DIRECTIVE — Lay out the records as a numbered list, running from their first line up to and including the line containing "serve as a framework". Omit blank lines and include nothing past that line.

:: DATA IN THIS EXERCISE ::

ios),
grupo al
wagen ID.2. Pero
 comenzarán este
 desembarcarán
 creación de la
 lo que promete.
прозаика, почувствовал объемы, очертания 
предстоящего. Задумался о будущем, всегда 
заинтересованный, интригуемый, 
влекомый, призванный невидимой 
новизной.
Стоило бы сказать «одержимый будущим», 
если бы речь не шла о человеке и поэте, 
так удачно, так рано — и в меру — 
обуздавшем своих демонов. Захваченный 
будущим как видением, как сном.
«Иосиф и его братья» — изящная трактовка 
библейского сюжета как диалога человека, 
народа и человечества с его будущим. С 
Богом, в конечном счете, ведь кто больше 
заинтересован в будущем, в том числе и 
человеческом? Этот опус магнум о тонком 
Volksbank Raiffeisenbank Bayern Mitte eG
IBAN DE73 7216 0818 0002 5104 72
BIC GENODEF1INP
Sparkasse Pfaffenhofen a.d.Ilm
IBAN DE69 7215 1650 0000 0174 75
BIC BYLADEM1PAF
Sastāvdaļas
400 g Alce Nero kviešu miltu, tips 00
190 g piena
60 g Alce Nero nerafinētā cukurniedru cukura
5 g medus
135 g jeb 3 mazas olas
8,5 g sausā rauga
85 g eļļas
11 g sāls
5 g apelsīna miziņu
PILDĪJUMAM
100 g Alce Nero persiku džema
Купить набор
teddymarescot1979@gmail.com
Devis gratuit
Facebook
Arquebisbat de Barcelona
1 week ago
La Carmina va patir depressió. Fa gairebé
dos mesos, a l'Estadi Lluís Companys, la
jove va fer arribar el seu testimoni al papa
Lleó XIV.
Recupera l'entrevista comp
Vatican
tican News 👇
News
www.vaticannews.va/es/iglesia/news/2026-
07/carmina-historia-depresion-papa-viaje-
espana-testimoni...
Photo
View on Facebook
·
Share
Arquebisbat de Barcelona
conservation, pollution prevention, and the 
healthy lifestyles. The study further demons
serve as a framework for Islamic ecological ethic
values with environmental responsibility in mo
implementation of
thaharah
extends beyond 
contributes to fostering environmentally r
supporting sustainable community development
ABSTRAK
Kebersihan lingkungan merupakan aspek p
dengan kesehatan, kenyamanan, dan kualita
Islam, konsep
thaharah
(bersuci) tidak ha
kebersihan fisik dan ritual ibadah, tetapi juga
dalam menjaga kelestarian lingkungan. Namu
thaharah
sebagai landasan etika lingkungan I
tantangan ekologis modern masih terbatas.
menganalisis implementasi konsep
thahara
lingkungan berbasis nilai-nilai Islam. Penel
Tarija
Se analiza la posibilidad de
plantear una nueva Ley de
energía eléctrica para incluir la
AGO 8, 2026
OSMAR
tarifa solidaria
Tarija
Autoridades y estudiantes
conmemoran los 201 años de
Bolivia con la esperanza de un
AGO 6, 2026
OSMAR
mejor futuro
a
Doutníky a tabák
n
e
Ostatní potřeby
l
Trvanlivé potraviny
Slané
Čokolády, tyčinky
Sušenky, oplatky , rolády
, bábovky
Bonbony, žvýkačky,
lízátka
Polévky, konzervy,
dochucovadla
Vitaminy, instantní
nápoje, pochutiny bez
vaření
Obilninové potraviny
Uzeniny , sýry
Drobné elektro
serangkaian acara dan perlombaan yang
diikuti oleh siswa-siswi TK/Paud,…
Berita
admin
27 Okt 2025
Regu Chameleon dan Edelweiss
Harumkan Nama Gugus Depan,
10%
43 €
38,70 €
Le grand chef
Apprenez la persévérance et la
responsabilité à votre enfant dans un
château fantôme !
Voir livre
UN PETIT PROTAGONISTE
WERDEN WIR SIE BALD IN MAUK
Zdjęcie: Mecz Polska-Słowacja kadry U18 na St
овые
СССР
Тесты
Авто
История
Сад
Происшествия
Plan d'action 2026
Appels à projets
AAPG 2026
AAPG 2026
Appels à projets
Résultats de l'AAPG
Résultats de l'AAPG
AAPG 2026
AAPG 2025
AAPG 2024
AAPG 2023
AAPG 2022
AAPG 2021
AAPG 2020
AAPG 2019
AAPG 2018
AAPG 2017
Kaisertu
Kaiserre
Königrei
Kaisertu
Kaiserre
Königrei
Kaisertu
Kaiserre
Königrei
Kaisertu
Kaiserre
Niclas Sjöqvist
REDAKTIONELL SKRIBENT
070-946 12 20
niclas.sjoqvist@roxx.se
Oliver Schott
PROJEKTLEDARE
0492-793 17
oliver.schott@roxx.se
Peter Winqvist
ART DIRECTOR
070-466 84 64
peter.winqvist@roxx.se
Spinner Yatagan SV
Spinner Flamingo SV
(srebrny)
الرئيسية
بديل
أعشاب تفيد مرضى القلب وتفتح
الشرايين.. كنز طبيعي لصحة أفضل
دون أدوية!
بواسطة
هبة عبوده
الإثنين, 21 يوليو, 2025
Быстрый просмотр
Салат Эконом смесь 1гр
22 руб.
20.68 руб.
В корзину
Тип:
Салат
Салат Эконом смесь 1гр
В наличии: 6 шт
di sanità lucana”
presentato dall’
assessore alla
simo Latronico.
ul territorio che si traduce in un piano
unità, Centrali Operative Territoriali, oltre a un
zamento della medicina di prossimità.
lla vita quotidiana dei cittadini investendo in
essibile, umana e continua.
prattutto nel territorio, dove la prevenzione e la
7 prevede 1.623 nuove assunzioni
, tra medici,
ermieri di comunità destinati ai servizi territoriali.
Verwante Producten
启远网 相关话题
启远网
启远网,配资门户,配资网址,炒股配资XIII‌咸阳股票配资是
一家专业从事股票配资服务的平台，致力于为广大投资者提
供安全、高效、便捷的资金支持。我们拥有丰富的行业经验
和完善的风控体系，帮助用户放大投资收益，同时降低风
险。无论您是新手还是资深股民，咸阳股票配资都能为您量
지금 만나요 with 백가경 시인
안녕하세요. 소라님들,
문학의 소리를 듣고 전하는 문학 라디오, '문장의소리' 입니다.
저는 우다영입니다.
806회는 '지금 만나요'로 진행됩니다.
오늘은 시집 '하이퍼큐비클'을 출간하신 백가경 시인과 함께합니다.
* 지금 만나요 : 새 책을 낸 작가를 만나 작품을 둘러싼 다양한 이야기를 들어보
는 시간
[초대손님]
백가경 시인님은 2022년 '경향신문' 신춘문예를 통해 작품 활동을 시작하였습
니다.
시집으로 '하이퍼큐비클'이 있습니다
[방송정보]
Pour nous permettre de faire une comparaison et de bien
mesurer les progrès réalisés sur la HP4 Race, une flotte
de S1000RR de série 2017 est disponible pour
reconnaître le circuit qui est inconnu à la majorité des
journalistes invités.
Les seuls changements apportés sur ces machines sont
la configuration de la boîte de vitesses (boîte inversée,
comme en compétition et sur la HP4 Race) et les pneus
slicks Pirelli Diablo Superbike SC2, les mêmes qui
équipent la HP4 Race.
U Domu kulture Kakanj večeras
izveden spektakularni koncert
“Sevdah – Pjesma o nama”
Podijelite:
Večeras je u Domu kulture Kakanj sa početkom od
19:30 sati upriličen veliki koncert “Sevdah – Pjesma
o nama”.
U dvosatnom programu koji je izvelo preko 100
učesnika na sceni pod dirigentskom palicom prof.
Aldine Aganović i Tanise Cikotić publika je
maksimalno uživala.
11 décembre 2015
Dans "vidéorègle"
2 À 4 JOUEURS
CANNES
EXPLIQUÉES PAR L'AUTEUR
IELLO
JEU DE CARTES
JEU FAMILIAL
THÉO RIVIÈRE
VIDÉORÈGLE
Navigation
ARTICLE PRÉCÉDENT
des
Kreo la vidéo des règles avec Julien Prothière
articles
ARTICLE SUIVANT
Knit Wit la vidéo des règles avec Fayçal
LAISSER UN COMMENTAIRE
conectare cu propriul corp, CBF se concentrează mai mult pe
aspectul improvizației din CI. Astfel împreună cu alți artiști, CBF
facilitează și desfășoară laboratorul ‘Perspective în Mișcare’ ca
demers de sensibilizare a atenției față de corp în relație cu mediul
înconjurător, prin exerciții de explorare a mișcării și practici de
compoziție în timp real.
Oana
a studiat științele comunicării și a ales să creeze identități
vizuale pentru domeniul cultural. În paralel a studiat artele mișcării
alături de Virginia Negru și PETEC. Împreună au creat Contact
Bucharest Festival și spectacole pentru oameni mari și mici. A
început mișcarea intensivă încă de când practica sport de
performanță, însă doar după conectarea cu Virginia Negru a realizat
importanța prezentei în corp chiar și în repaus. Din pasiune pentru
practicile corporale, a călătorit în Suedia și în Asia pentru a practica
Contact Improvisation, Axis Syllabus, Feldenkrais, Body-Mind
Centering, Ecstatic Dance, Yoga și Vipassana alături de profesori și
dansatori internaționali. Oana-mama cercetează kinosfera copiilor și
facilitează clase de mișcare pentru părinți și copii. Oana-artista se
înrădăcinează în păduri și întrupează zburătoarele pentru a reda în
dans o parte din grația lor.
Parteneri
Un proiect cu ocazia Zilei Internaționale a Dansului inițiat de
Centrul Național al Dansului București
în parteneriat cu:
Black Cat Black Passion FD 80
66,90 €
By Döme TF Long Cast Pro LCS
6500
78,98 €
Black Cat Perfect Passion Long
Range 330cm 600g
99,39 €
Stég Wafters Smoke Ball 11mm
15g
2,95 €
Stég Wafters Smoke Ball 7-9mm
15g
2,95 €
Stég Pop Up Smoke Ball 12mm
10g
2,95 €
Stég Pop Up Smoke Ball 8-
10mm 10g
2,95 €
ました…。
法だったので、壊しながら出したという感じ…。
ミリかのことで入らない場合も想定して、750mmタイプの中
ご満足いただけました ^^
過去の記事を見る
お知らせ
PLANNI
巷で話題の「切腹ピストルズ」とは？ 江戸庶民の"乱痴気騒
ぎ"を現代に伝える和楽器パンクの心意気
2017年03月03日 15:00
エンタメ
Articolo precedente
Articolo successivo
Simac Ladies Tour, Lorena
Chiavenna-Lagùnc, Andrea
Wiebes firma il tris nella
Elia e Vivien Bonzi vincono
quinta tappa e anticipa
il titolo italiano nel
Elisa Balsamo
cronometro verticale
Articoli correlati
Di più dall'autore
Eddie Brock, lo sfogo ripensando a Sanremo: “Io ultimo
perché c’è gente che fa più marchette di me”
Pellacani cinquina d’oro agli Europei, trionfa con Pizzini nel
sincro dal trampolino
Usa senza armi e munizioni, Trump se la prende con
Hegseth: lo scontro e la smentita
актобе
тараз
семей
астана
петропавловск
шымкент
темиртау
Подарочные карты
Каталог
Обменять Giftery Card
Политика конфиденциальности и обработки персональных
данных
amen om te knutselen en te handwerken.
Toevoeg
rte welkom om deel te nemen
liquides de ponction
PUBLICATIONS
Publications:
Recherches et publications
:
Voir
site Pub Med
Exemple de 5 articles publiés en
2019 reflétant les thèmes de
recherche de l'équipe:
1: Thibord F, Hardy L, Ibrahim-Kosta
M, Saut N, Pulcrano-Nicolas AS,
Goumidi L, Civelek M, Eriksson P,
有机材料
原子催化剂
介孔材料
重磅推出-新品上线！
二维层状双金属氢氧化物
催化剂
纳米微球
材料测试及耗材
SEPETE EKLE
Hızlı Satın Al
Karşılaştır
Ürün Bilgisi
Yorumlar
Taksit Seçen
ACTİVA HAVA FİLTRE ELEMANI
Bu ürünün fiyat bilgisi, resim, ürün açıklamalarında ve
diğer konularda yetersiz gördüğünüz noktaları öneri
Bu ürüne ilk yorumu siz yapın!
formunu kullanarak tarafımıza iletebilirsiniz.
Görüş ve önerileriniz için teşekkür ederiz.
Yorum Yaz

:::

RESPONSE BELOW —
1. ios),
2. grupo al
3. wagen ID.2. Pero
4.  comenzarán este
5.  desembarcarán
6.  creación de la
7.  lo que promete.
8. прозаика, почувствовал объемы, очертания 
9. предстоящего. Задумался о будущем, всегда 
10. заинтересованный, интригуемый, 
11. влекомый, призванный невидимой 
12. новизной.
13. Стоило бы сказать «одержимый будущим», 
14. если бы речь не шла о человеке и поэте, 
15. так удачно, так рано — и в меру — 
16. обуздавшем своих демонов. Захваченный 
17. будущим как видением, как сном.
18. «Иосиф и его братья» — изящная трактовка 
19. библейского сюжета как диалога человека, 
20. народа и человечества с его будущим. С 
21. Богом, в конечном счете, ведь кто больше 
22. заинтересован в будущем, в том числе и 
23. человеческом? Этот опус магнум о тонком 
24. Volksbank Raiffeisenbank Bayern Mitte eG
25. IBAN DE73 7216 0818 0002 5104 72
26. BIC GENODEF1INP
27. Sparkasse Pfaffenhofen a.d.Ilm
28. IBAN DE69 7215 1650 0000 0174 75
29. BIC BYLADEM1PAF
30. Sastāvdaļas
31. 400 g Alce Nero kviešu miltu, tips 00
32. 190 g piena
33. 60 g Alce Nero nerafinētā cukurniedru cukura
34. 5 g medus
35. 135 g jeb 3 mazas olas
36. 8,5 g sausā rauga
37. 85 g eļļas
38. 11 g sāls
39. 5 g apelsīna miziņu
40. PILDĪJUMAM
41. 100 g Alce Nero persiku džema
42. Купить набор
43. teddymarescot1979@gmail.com
44. Devis gratuit
45. Facebook
46. Arquebisbat de Barcelona
47. 1 week ago
48. La Carmina va patir depressió. Fa gairebé
49. dos mesos, a l'Estadi Lluís Companys, la
50. jove va fer arribar el seu testimoni al papa
51. Lleó XIV.
52. Recupera l'entrevista comp
53. Vatican
54. tican News 👇
55. News
56. www.vaticannews.va/es/iglesia/news/2026-
57. 07/carmina-historia-depresion-papa-viaje-
58. espana-testimoni...
59. Photo
60. View on Facebook
61. ·
62. Share
63. Arquebisbat de Barcelona
64. conservation, pollution prevention, and the 
65. healthy lifestyles. The study further demons
66. serve as a framework for Islamic ecological ethic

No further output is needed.